_Passage to read_.
Because April is America’s National Poetry Month I thought I may as well celebrate this furrin-type event by listing 13 poems from either the The Rattle Bag or from Soundings, anthologies that we used in school.
- Snake by D.H. Lawrence
He lifted his head from his drinking, as cattle do,
And looked at me vaguely, as drinking cattle do,
And flickered his two-forked tongue from his lips, and mused a moment,
And stooped and drank a little more,
- Pangur Bán anon
I and Pangur Bán, my cat
‘Tis a like task we are at;
Hunting mice is his delight
Hunting words I sit all night.
- Praise of a collie by Norman MacCaig
Once, gathering sheep on a showery day,
I remarked how dry she was. Pollochan said, “Ah,
It would take a very accurate drop to hit Lassie.”
- The Shooting of Dan McGrew by Robert Service
And a woman screamed, and the lights went up, and two men lay stiff and stark.
Pitched on his head, and pumped full of lead, was Dangerous Dan McGrew,
- War God’s Horse Song – anon
Before me peaceful,
Behind me peaceful,
Under me peaceful,
Over me peaceful,
All around me peaceful–
Peaceful voice when he neighs.
- Surprised by joy by William Wordsworth
Surprised by joy — impatient as the Wind
I turned to share the transport–Oh! with whom
But Thee, deep buried in the silent tomb,
That spot which no vicissitude can find?

_Dataset excerpt_.
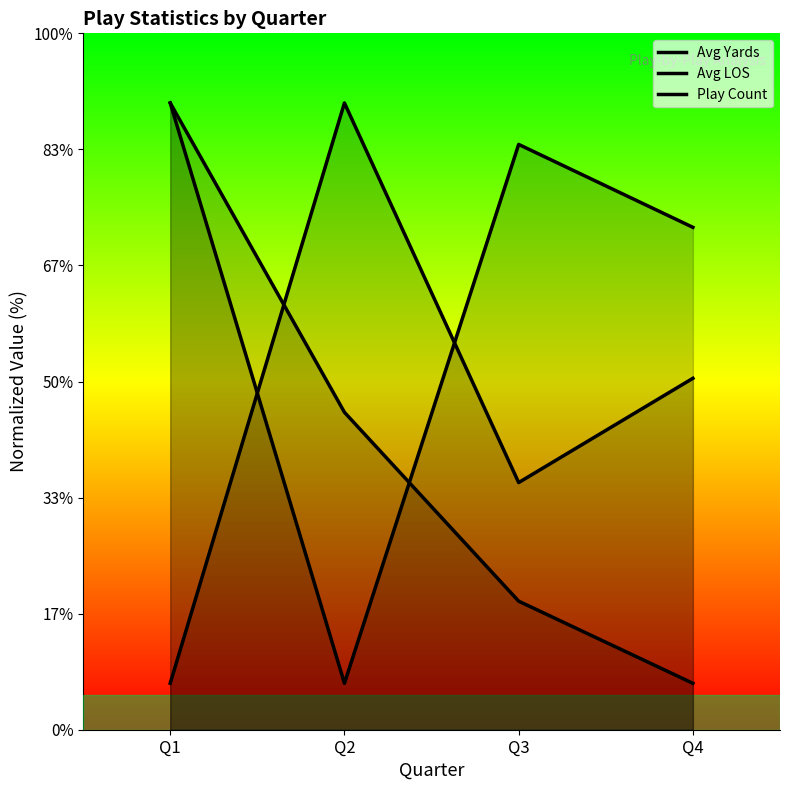

What are all the series names shown in the legend?

Avg Yards, Avg LOS, Play Count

_Instructions_.
1. From the National Poetry Month post, list the title of every poem it quotes.
2. Write what comes next in the National Poetry Month post, picking up right after its final line.

_Answers to each task_.
1.
- Snake
- Pangur Bán
- Praise of a collie
- The Shooting of Dan McGrew
- War God’s Horse Song
- Surprised by joy

2.
- The Windhover by Gerard Manley Hopkins
Brute beauty and valour and act, oh, air, pride, plume, here
Buckle! AND the fire that breaks from thee then, a billion
Times told lovelier, more dangerous, O my chevalier!
- Because I could no stop for death by Emily Dickinson
Because I could not stop for Death,
He kindly stopped for me;
The carriage held but just ourselves
And Immortality.
- Paradise Lost by John Milton
The mind is its own place, and in it self
Can make a Heav’n of Hell, a Hell of Heav’n.
- Inniskeen Road: July Evening – Patrick Kavanagh
The bicycles go by in twos and threes –
There’s a dance in Billy Brennan’s barn to-night,
And there’s the half-talk code of mysteries
And the wink-and-elbow language of delight.
- Ode on a Grecian Urn – John Keats
When old age shall this generation waste,
Thou shalt remain, in midst of other woe
Than ours, a friend to man, to whom thou say’st,
‘Beauty is truth, truth beauty,—that is all
Ye know on earth, and all ye need to know.
- To His Coy Mistress by Shakespeare
But at my back I always hear
Time’s wingèd chariot hurrying near;
And yonder all before us lie
Deserts of vast eternity.
- The Second Coming – WB Yeats
Turning and turning in the widening gyre
The falcon cannot hear the falconer;
Things fall apart; the centre cannot hold;
Mere anarchy is loosed upon the world,
The blood-dimmed tide is loosed, and everywhere
The ceremony of innocence is drowned;
The best lack all conviction, while the worst
Are full of passionate intensity.
Surely some revelation is at hand;
Surely the Second Coming is at hand.
The Second Coming! Hardly are those words out
When a vast image out of Spritus Mundi
Troubles my sight: somewhere in the sands of the desert
A shape with lion body and the head of a man,
A gaze blank and pitiless as the sun,
Is moving its slow thighs, while all about it
Reel shadows of the indignant desert birds.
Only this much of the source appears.